Activity |
Report each line of the records below that uses the word "MARTIN".

++++++++++

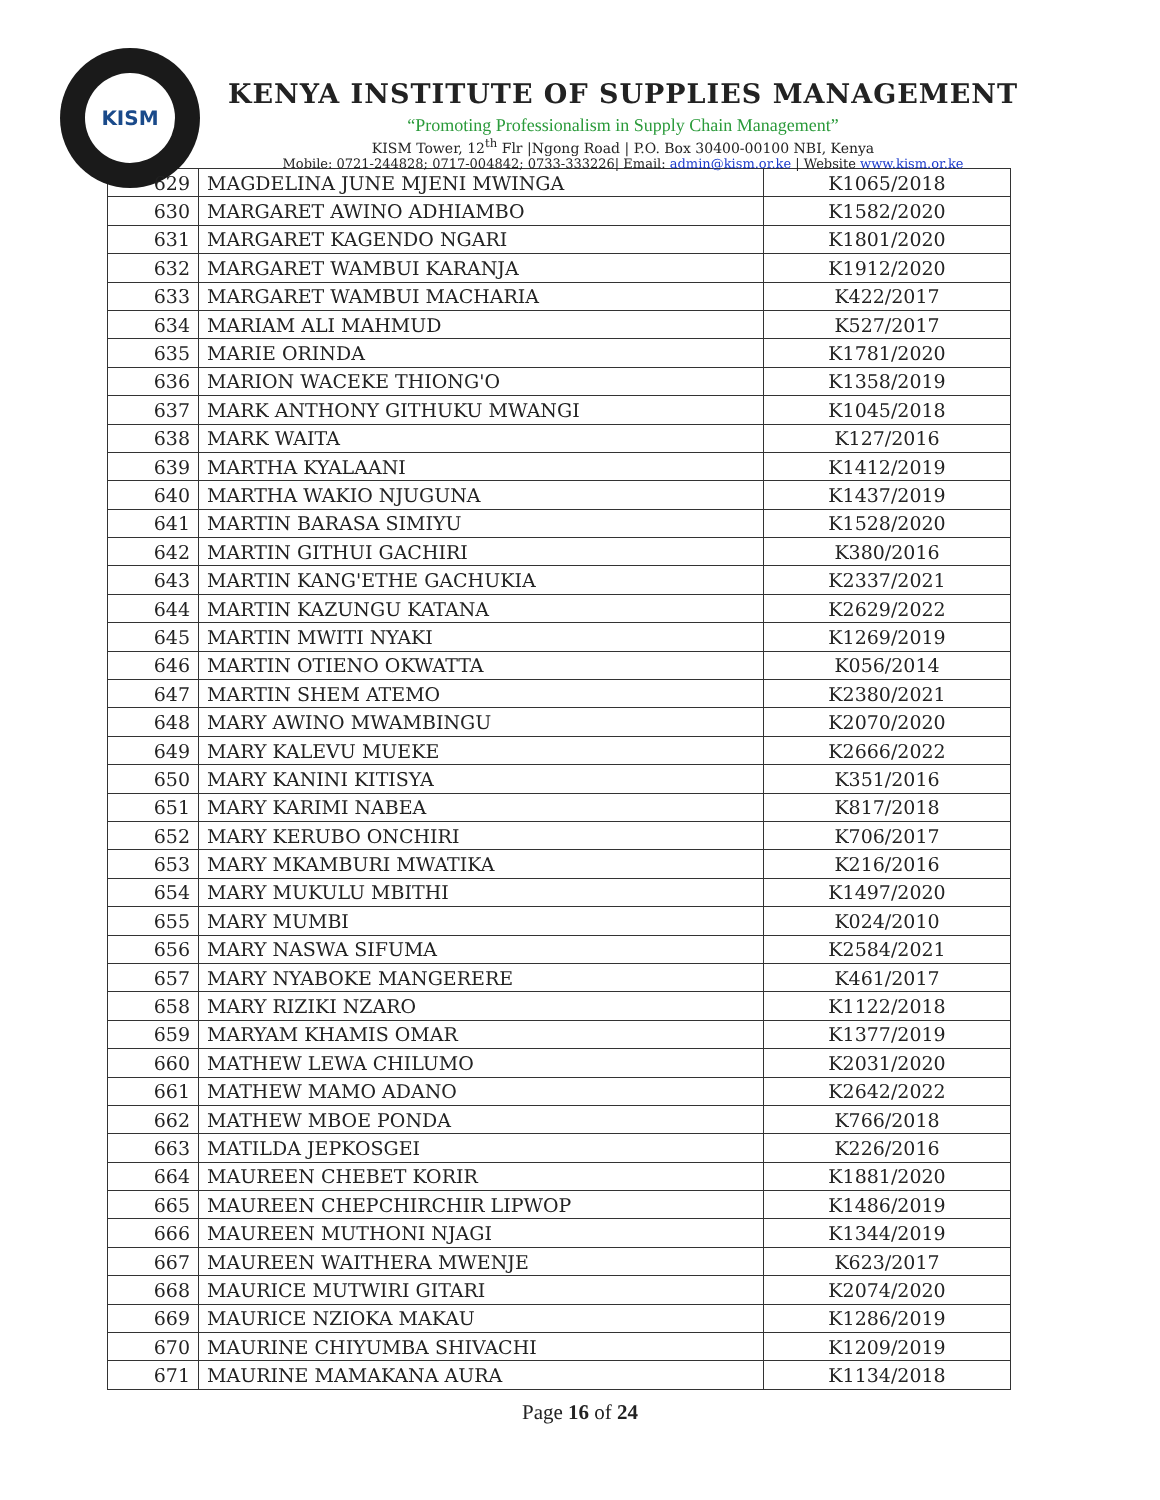KISM
KENYA INSTITUTE OF SUPPLIES MANAGEMENT
“Promoting Professionalism in Supply Chain Management”
KISM Tower, 12<sup>th</sup> Flr |Ngong Road | P.O. Box 30400-00100 NBI, Kenya
Mobile: 0721-244828; 0717-004842; 0733-333226| Email: admin@kism.or.ke | Website www.kism.or.ke
| 629 | MAGDELINA JUNE MJENI MWINGA | K1065/2018 |
| 630 | MARGARET AWINO ADHIAMBO | K1582/2020 |
| 631 | MARGARET KAGENDO NGARI | K1801/2020 |
| 632 | MARGARET WAMBUI KARANJA | K1912/2020 |
| 633 | MARGARET WAMBUI MACHARIA | K422/2017 |
| 634 | MARIAM ALI MAHMUD | K527/2017 |
| 635 | MARIE ORINDA | K1781/2020 |
| 636 | MARION WACEKE THIONG'O | K1358/2019 |
| 637 | MARK ANTHONY GITHUKU MWANGI | K1045/2018 |
| 638 | MARK WAITA | K127/2016 |
| 639 | MARTHA KYALAANI | K1412/2019 |
| 640 | MARTHA WAKIO NJUGUNA | K1437/2019 |
| 641 | MARTIN BARASA SIMIYU | K1528/2020 |
| 642 | MARTIN GITHUI GACHIRI | K380/2016 |
| 643 | MARTIN KANG'ETHE GACHUKIA | K2337/2021 |
| 644 | MARTIN KAZUNGU KATANA | K2629/2022 |
| 645 | MARTIN MWITI NYAKI | K1269/2019 |
| 646 | MARTIN OTIENO OKWATTA | K056/2014 |
| 647 | MARTIN SHEM ATEMO | K2380/2021 |
| 648 | MARY AWINO MWAMBINGU | K2070/2020 |
| 649 | MARY KALEVU MUEKE | K2666/2022 |
| 650 | MARY KANINI KITISYA | K351/2016 |
| 651 | MARY KARIMI NABEA | K817/2018 |
| 652 | MARY KERUBO ONCHIRI | K706/2017 |
| 653 | MARY MKAMBURI MWATIKA | K216/2016 |
| 654 | MARY MUKULU MBITHI | K1497/2020 |
| 655 | MARY MUMBI | K024/2010 |
| 656 | MARY NASWA SIFUMA | K2584/2021 |
| 657 | MARY NYABOKE MANGERERE | K461/2017 |
| 658 | MARY RIZIKI NZARO | K1122/2018 |
| 659 | MARYAM KHAMIS OMAR | K1377/2019 |
| 660 | MATHEW LEWA CHILUMO | K2031/2020 |
| 661 | MATHEW MAMO ADANO | K2642/2022 |
| 662 | MATHEW MBOE PONDA | K766/2018 |
| 663 | MATILDA JEPKOSGEI | K226/2016 |
| 664 | MAUREEN CHEBET KORIR | K1881/2020 |
| 665 | MAUREEN CHEPCHIRCHIR LIPWOP | K1486/2019 |
| 666 | MAUREEN MUTHONI NJAGI | K1344/2019 |
| 667 | MAUREEN WAITHERA MWENJE | K623/2017 |
| 668 | MAURICE MUTWIRI GITARI | K2074/2020 |
| 669 | MAURICE NZIOKA MAKAU | K1286/2019 |
| 670 | MAURINE CHIYUMBA SHIVACHI | K1209/2019 |
| 671 | MAURINE MAMAKANA AURA | K1134/2018 |
Page 16 of 24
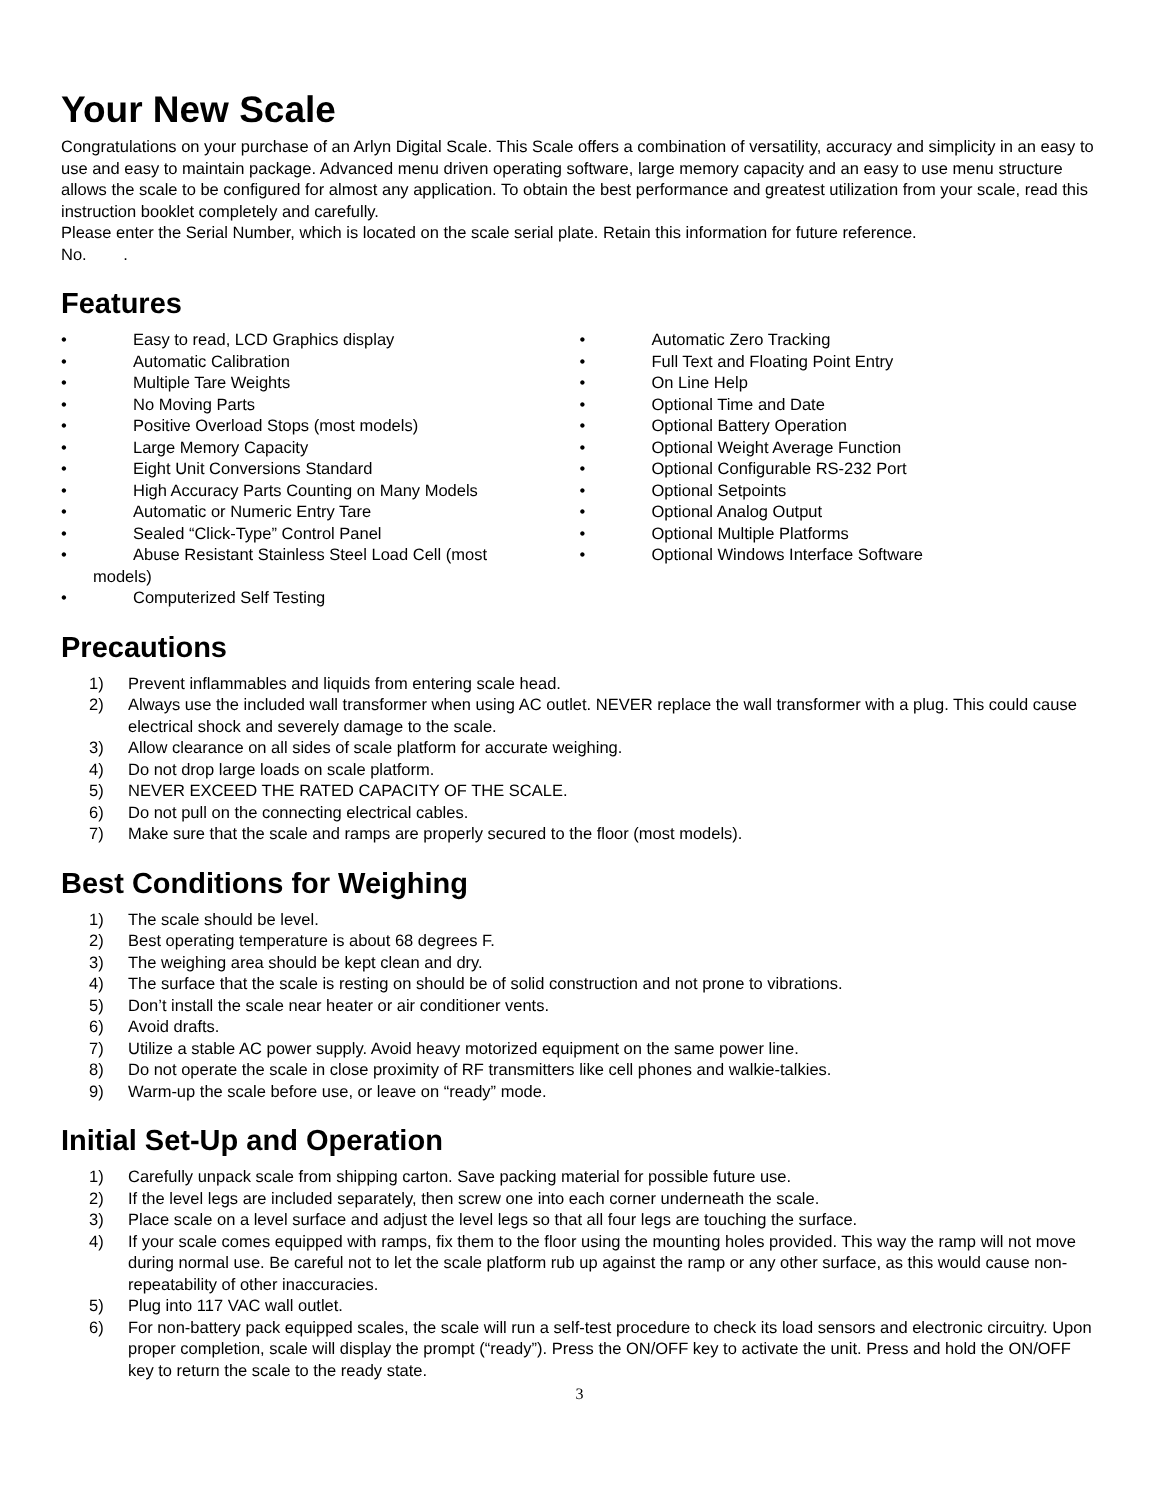Your New Scale
Congratulations on your purchase of an Arlyn Digital Scale. This Scale offers a combination of versatility, accuracy and simplicity in an easy to use and easy to maintain package. Advanced menu driven operating software, large memory capacity and an easy to use menu structure allows the scale to be configured for almost any application. To obtain the best performance and greatest utilization from your scale, read this instruction booklet completely and carefully.
Please enter the Serial Number, which is located on the scale serial plate. Retain this information for future reference.
No. .
Features
• Easy to read, LCD Graphics display
• Automatic Calibration
• Multiple Tare Weights
• No Moving Parts
• Positive Overload Stops (most models)
• Large Memory Capacity
• Eight Unit Conversions Standard
• High Accuracy Parts Counting on Many Models
• Automatic or Numeric Entry Tare
• Sealed “Click-Type” Control Panel
• Abuse Resistant Stainless Steel Load Cell (most
models)
• Computerized Self Testing
• Automatic Zero Tracking
• Full Text and Floating Point Entry
• On Line Help
• Optional Time and Date
• Optional Battery Operation
• Optional Weight Average Function
• Optional Configurable RS-232 Port
• Optional Setpoints
• Optional Analog Output
• Optional Multiple Platforms
• Optional Windows Interface Software
Precautions
1) Prevent inflammables and liquids from entering scale head.
2) Always use the included wall transformer when using AC outlet. NEVER replace the wall transformer with a plug. This could cause electrical shock and severely damage to the scale.
3) Allow clearance on all sides of scale platform for accurate weighing.
4) Do not drop large loads on scale platform.
5) NEVER EXCEED THE RATED CAPACITY OF THE SCALE.
6) Do not pull on the connecting electrical cables.
7) Make sure that the scale and ramps are properly secured to the floor (most models).
Best Conditions for Weighing
1) The scale should be level.
2) Best operating temperature is about 68 degrees F.
3) The weighing area should be kept clean and dry.
4) The surface that the scale is resting on should be of solid construction and not prone to vibrations.
5) Don’t install the scale near heater or air conditioner vents.
6) Avoid drafts.
7) Utilize a stable AC power supply. Avoid heavy motorized equipment on the same power line.
8) Do not operate the scale in close proximity of RF transmitters like cell phones and walkie-talkies.
9) Warm-up the scale before use, or leave on “ready” mode.
Initial Set-Up and Operation
1) Carefully unpack scale from shipping carton. Save packing material for possible future use.
2) If the level legs are included separately, then screw one into each corner underneath the scale.
3) Place scale on a level surface and adjust the level legs so that all four legs are touching the surface.
4) If your scale comes equipped with ramps, fix them to the floor using the mounting holes provided. This way the ramp will not move during normal use. Be careful not to let the scale platform rub up against the ramp or any other surface, as this would cause non-repeatability of other inaccuracies.
5) Plug into 117 VAC wall outlet.
6) For non-battery pack equipped scales, the scale will run a self-test procedure to check its load sensors and electronic circuitry. Upon proper completion, scale will display the prompt (“ready”). Press the ON/OFF key to activate the unit. Press and hold the ON/OFF key to return the scale to the ready state.
3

++++++++++

The answer |
| 641 | MARTIN BARASA SIMIYU | K1528/2020 |
| 642 | MARTIN GITHUI GACHIRI | K380/2016 |
| 643 | MARTIN KANG'ETHE GACHUKIA | K2337/2021 |
| 644 | MARTIN KAZUNGU KATANA | K2629/2022 |
| 645 | MARTIN MWITI NYAKI | K1269/2019 |
| 646 | MARTIN OTIENO OKWATTA | K056/2014 |
| 647 | MARTIN SHEM ATEMO | K2380/2021 |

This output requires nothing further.